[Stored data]
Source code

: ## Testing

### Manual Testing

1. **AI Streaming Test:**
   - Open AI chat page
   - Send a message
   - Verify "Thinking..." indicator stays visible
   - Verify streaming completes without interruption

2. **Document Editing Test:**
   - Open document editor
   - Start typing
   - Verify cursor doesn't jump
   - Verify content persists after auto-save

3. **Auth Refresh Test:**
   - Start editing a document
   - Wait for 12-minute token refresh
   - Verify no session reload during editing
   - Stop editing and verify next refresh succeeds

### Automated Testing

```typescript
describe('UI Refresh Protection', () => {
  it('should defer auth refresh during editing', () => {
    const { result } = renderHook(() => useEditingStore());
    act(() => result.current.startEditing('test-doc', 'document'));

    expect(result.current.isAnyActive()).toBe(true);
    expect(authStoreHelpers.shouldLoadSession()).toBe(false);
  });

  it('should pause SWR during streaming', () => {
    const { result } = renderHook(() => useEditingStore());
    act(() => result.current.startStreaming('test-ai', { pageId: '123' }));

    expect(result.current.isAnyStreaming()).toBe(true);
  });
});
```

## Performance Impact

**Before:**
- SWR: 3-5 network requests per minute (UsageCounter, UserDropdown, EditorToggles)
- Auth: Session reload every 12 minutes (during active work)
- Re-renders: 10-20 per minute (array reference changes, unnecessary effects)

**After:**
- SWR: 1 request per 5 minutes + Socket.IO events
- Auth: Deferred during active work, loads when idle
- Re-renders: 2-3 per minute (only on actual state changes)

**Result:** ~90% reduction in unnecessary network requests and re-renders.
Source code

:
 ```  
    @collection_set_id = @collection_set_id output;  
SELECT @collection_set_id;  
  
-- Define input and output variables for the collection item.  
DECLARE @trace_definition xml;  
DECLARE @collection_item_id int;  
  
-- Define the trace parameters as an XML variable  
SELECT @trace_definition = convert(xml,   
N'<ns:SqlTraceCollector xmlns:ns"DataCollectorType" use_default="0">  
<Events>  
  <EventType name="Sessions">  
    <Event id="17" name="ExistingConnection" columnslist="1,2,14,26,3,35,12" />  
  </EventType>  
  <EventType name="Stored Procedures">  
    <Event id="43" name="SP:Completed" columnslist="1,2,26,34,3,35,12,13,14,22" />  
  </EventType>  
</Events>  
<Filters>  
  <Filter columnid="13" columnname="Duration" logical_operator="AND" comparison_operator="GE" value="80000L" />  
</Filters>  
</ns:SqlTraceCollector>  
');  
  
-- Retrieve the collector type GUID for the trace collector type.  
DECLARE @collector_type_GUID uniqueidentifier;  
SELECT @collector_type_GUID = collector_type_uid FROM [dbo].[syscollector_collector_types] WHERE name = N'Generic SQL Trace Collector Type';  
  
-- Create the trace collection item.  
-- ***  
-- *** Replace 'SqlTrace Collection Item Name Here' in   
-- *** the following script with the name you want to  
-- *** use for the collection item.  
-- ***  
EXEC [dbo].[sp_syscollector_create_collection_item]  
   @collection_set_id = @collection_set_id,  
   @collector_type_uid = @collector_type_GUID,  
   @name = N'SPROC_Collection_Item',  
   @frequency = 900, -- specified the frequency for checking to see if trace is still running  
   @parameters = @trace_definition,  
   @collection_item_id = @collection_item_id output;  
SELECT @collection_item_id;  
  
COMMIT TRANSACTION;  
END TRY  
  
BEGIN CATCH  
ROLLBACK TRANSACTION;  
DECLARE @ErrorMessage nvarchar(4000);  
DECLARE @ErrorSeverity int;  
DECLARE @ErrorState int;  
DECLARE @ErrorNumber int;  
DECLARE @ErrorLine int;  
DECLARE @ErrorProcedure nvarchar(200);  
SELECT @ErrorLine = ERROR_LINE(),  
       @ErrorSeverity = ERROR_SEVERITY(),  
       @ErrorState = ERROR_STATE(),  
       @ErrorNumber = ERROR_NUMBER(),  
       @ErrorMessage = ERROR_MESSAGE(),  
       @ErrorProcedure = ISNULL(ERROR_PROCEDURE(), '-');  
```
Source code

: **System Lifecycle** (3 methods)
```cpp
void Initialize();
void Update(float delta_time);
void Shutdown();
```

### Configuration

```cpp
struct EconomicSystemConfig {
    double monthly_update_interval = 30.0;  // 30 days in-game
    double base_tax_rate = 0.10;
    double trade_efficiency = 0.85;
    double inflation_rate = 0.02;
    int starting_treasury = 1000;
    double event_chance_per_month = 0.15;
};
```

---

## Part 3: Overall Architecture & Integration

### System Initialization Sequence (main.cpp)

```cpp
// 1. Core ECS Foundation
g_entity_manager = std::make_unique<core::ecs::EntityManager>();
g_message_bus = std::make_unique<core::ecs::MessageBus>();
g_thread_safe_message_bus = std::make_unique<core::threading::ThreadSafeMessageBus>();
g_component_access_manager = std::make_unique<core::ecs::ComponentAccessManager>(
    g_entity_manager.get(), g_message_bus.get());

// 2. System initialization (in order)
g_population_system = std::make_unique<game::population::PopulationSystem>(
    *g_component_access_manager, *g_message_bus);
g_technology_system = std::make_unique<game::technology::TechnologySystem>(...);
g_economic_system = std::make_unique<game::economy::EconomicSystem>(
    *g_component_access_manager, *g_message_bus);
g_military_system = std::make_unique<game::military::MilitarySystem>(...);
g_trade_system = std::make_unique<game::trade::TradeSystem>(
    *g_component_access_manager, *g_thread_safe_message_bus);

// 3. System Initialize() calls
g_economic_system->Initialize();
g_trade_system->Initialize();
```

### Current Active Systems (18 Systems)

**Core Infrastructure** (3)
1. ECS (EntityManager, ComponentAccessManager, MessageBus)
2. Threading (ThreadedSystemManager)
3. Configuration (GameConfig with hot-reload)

What the task requires:
Every line of the data must be written out again word for word.

Task answer:
Source code

: ## Testing

### Manual Testing

1. **AI Streaming Test:**
   - Open AI chat page
   - Send a message
   - Verify "Thinking..." indicator stays visible
   - Verify streaming completes without interruption

2. **Document Editing Test:**
   - Open document editor
   - Start typing
   - Verify cursor doesn't jump
   - Verify content persists after auto-save

3. **Auth Refresh Test:**
   - Start editing a document
   - Wait for 12-minute token refresh
   - Verify no session reload during editing
   - Stop editing and verify next refresh succeeds

### Automated Testing

```typescript
describe('UI Refresh Protection', () => {
  it('should defer auth refresh during editing', () => {
    const { result } = renderHook(() => useEditingStore());
    act(() => result.current.startEditing('test-doc', 'document'));

    expect(result.current.isAnyActive()).toBe(true);
    expect(authStoreHelpers.shouldLoadSession()).toBe(false);
  });

  it('should pause SWR during streaming', () => {
    const { result } = renderHook(() => useEditingStore());
    act(() => result.current.startStreaming('test-ai', { pageId: '123' }));

    expect(result.current.isAnyStreaming()).toBe(true);
  });
});
```

## Performance Impact

**Before:**
- SWR: 3-5 network requests per minute (UsageCounter, UserDropdown, EditorToggles)
- Auth: Session reload every 12 minutes (during active work)
- Re-renders: 10-20 per minute (array reference changes, unnecessary effects)

**After:**
- SWR: 1 request per 5 minutes + Socket.IO events
- Auth: Deferred during active work, loads when idle
- Re-renders: 2-3 per minute (only on actual state changes)

**Result:** ~90% reduction in unnecessary network requests and re-renders.
Source code

:
 ```  
    @collection_set_id = @collection_set_id output;  
SELECT @collection_set_id;  
  
-- Define input and output variables for the collection item.  
DECLARE @trace_definition xml;  
DECLARE @collection_item_id int;  
  
-- Define the trace parameters as an XML variable  
SELECT @trace_definition = convert(xml,   
N'<ns:SqlTraceCollector xmlns:ns"DataCollectorType" use_default="0">  
<Events>  
  <EventType name="Sessions">  
    <Event id="17" name="ExistingConnection" columnslist="1,2,14,26,3,35,12" />  
  </EventType>  
  <EventType name="Stored Procedures">  
    <Event id="43" name="SP:Completed" columnslist="1,2,26,34,3,35,12,13,14,22" />  
  </EventType>  
</Events>  
<Filters>  
  <Filter columnid="13" columnname="Duration" logical_operator="AND" comparison_operator="GE" value="80000L" />  
</Filters>  
</ns:SqlTraceCollector>  
');  
  
-- Retrieve the collector type GUID for the trace collector type.  
DECLARE @collector_type_GUID uniqueidentifier;  
SELECT @collector_type_GUID = collector_type_uid FROM [dbo].[syscollector_collector_types] WHERE name = N'Generic SQL Trace Collector Type';  
  
-- Create the trace collection item.  
-- ***  
-- *** Replace 'SqlTrace Collection Item Name Here' in   
-- *** the following script with the name you want to  
-- *** use for the collection item.  
-- ***  
EXEC [dbo].[sp_syscollector_create_collection_item]  
   @collection_set_id = @collection_set_id,  
   @collector_type_uid = @collector_type_GUID,  
   @name = N'SPROC_Collection_Item',  
   @frequency = 900, -- specified the frequency for checking to see if trace is still running  
   @parameters = @trace_definition,  
   @collection_item_id = @collection_item_id output;  
SELECT @collection_item_id;  
  
COMMIT TRANSACTION;  
END TRY  
  
BEGIN CATCH  
ROLLBACK TRANSACTION;  
DECLARE @ErrorMessage nvarchar(4000);  
DECLARE @ErrorSeverity int;  
DECLARE @ErrorState int;  
DECLARE @ErrorNumber int;  
DECLARE @ErrorLine int;  
DECLARE @ErrorProcedure nvarchar(200);  
SELECT @ErrorLine = ERROR_LINE(),  
       @ErrorSeverity = ERROR_SEVERITY(),  
       @ErrorState = ERROR_STATE(),  
       @ErrorNumber = ERROR_NUMBER(),  
       @ErrorMessage = ERROR_MESSAGE(),  
       @ErrorProcedure = ISNULL(ERROR_PROCEDURE(), '-');  
```
Source code

: **System Lifecycle** (3 methods)
```cpp
void Initialize();
void Update(float delta_time);
void Shutdown();
```

### Configuration

```cpp
struct EconomicSystemConfig {
    double monthly_update_interval = 30.0;  // 30 days in-game
    double base_tax_rate = 0.10;
    double trade_efficiency = 0.85;
    double inflation_rate = 0.02;
    int starting_treasury = 1000;
    double event_chance_per_month = 0.15;
};
```

---

## Part 3: Overall Architecture & Integration

### System Initialization Sequence (main.cpp)

```cpp
// 1. Core ECS Foundation
g_entity_manager = std::make_unique<core::ecs::EntityManager>();
g_message_bus = std::make_unique<core::ecs::MessageBus>();
g_thread_safe_message_bus = std::make_unique<core::threading::ThreadSafeMessageBus>();
g_component_access_manager = std::make_unique<core::ecs::ComponentAccessManager>(
    g_entity_manager.get(), g_message_bus.get());

// 2. System initialization (in order)
g_population_system = std::make_unique<game::population::PopulationSystem>(
    *g_component_access_manager, *g_message_bus);
g_technology_system = std::make_unique<game::technology::TechnologySystem>(...);
g_economic_system = std::make_unique<game::economy::EconomicSystem>(
    *g_component_access_manager, *g_message_bus);
g_military_system = std::make_unique<game::military::MilitarySystem>(...);
g_trade_system = std::make_unique<game::trade::TradeSystem>(
    *g_component_access_manager, *g_thread_safe_message_bus);

// 3. System Initialize() calls
g_economic_system->Initialize();
g_trade_system->Initialize();
```

### Current Active Systems (18 Systems)

**Core Infrastructure** (3)
1. ECS (EntityManager, ComponentAccessManager, MessageBus)
2. Threading (ThreadedSystemManager)
3. Configuration (GameConfig with hot-reload)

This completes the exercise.